The probability of each table is given by the hypergeometric distribution `hypergeom.pmf(x, M, n, N)`. For this example, these are (rounded to three significant digits):

```x       2      3      4      5       6        7
p  0.0163  0.163  0.408  0.326  0.0816  0.00466
```

These can be computed with:

```>>> from scipy.stats import hypergeom
>>> table = np.array([[6, 2], [1, 4]])
>>> M = table.sum()
>>> n = table.sum()
>>> N = table[:, 0].sum()
>>> start, end = hypergeom.support(M, n, N)
>>> hypergeom.pmf(np.arange(start, end+1), M, n, N)
array([0.01631702, 0.16317016, 0.40792541, 0.32634033, 0.08158508,
0.004662  ])
```

The two-sided p-value is the probability that, under the null hypothesis, a random table would have a probability equal to or less than the probability of the input table. For our example, the probability of the input table (where `x = 6`) is 0.0816. The x values where the probability does not exceed this are 2, 6 and 7, so the two-sided p-value is `0.0163 + 0.0816 + 0.00466 ~= 0.10256`:

```>>> from scipy.stats import fisher_exact
>>> oddsr, p = fisher_exact(table, alternative='two-sided')
>>> p
0.10256410256410257
```

The one-sided p-value for `alternative='greater'` is the probability that a random table has `x >= a`, which in our example is `x >= 6`, or `0.0816 + 0.00466 ~= 0.08626`:

```>>> oddsr, p = fisher_exact(table, alternative='greater')
>>> p
0.08624708624708627
```

This is equivalent to computing the survival function of the distribution at `x = 5` (one less than `x` from the input table, because we want to include the probability of `x = 6` in the sum):

```>>> hypergeom.sf(5, M, n, N)
0.08624708624708627
```

For `alternative='less'`, the one-sided p-value is the probability that a random table has `x <= a`, (i.e. `x <= 6` in our example), or `0.0163 + 0.163 + 0.408 + 0.326 + 0.0816 ~= 0.9949`:

```>>> oddsr, p = fisher_exact(table, alternative='less')
>>> p
0.9953379953379957
```

This is equivalent to computing the cumulative distribution function of the distribution at `x = 6`:

```>>> hypergeom.cdf(6, M, n, N)
0.9953379953379957
```

Odds ratio

The calculated odds ratio is different from the one R uses.
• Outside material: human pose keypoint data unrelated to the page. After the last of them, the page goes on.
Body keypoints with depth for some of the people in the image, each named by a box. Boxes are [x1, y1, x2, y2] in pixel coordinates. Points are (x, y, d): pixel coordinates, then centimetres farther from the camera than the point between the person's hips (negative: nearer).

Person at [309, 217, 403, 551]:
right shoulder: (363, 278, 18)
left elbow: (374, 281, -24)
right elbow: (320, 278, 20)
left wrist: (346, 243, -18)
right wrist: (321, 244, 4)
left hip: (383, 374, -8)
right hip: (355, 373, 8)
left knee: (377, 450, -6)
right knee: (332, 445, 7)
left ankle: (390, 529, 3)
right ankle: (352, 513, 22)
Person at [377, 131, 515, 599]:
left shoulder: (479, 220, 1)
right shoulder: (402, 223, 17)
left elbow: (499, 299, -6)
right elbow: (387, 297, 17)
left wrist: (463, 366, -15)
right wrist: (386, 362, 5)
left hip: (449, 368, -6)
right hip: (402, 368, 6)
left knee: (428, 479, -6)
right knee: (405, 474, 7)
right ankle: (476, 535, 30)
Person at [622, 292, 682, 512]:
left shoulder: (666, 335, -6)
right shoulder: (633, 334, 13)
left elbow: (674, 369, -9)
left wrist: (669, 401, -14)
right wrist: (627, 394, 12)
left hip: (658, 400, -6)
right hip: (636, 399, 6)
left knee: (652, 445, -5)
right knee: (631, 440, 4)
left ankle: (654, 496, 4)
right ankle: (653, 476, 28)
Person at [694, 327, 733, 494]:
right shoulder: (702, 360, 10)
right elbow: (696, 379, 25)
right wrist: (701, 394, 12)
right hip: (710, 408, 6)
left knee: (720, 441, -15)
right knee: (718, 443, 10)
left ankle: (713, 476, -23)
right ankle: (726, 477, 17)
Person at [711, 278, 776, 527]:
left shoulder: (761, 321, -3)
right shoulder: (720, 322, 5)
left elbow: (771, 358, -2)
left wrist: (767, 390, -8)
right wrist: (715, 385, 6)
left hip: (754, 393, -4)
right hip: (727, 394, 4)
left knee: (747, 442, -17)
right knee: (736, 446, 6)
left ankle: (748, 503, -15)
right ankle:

This SciPy implementation returns the (more common) “unconditional Maximum Likelihood Estimate”, while R uses the “conditional Maximum Likelihood Estimate”.

Examples

Say we spend a few days counting whales and sharks in the Atlantic and Indian oceans. In the Atlantic ocean we find 8 whales and 1 shark, in the Indian ocean 2 whales and 5 sharks. Then our contingency table is:

```        Atlantic  Indian
whales     8        2
sharks     1        5
```

We use this table to find the p-value:

```>>> from scipy.stats import fisher_exact
>>> oddsratio, pvalue = fisher_exact([[8, 2], [1, 5]])
>>> pvalue
0.0349...
```

The probability that we would observe this or an even more imbalanced ratio by chance is about 3.5%. A commonly used significance level is 5%–if we adopt that, we can therefore conclude that our observed imbalance is statistically significant; whales prefer the Atlantic while sharks prefer the Indian ocean.